I'm in North Carolina. I pay $12-16/bale for 50-60 lb bale of Timothy/alfalfa or orchard/alfalfa and i pay $16.79/bag for 50 lb bag of Nutrena Safechoice


----------



## Endiku (Dec 6, 2010)

The drought last year hit us hard and we still haven't recovered from it, unfortunately. I'm hoping that the next cut will be better.

Hay prices for us two years ago was about $70 a round bale for ~900 pounds of timothy/alfalfa mix. This winter, we were paying a hefty $225 for a grass hay mix of 800-900 pounds depending on the provider. Alfalfa was something we couldn't even afford, as it was $250+ for a round bale if you could even find one. Even crappy cow hay couldn't be found for under $180. 
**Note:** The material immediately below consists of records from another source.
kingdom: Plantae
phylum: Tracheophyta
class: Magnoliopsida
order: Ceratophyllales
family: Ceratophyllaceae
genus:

Its slightly better now and we're back to our timothy/alfalfa mix, but eat bale is about $220 still. We're hooking up with another local farm though and getting some imported from Alabama- 30 round bales of about 900 pounds each at $205 each ._. that'll probably last us two months if we're lucky.

As for feed, we dont have a specific brand that we buy in bulk because we have a variety of horse body types, but we're averaging about $15 per 50 lb bag right now, i think.


----------



## Corporal (Jul 29, 2010)

A LOT of the price of hay has to do with these stupid, high gas prices. YOU know how it is--anybody who lives west of the Mississippi realizes the long distances between towns, and every mile hauling is pricey. Think about this on November 6th.


----------



## Lindze (Mar 26, 2012)

$100.00 for a 1400lbs bale delivered. We buy semi loads and have them delivered about 500 miles. So it's $3400.00 a load. If we pick them up it's $40 a round. But once you factor in fuel to go pick up a load it's easier to get them delivered.
_Posted via Mobile Device_


----------



## Cruiser (Aug 28, 2011)

Wow I can't say anything about US prices but ouch I can't imagen paying that much. I only pay $2 a bale of grass hay out of field $3 out of the barn. $4 when I have to buy from a feed store. I buy 200 bales out of field so rarely do I need to buy else where, unless my hay gets ruined some how (like this year the roof leaked on it). $20 for pelleted or basic mash feed (maintenance feed). Large round bales go for $35 to $40 for something between 4 to 5 foot ones and depending on wrapped, or cores.


----------



## equiniphile (Aug 16, 2009)

Our 40-50lb bales are $3.50-4, depending on cutting and quality. You see a few loonies on CL trying to sell for upwards of $6, but no one in their right mind would pay that much around here. Nutrena SafeChoice grain is $15 for a 50lb bag.

Round bales are crazy cheap; $15 for a good-size one.


----------



## cowboy bowhunter (Mar 15, 2012)

Prices in my area in MN are around $2.50 a bale (50-60 lbs) for good grass alfalfa mix. And around $3.50 for pure alfalfa. You can get a round bale for around $25 to $30. I do all my own hay and it costs me around $1.50 to put it up.


----------



## Endiku (Dec 6, 2010)

Equiniphile- watch out because me and our 52 horses are moving to ohio!!!


----------



## equiniphile (Aug 16, 2009)

Come on up, we've got room! Well, maybe not _that_ much room....;-)


----------



## MHFoundation Quarters (Feb 23, 2011)

I've got room for Del, Endiku


----------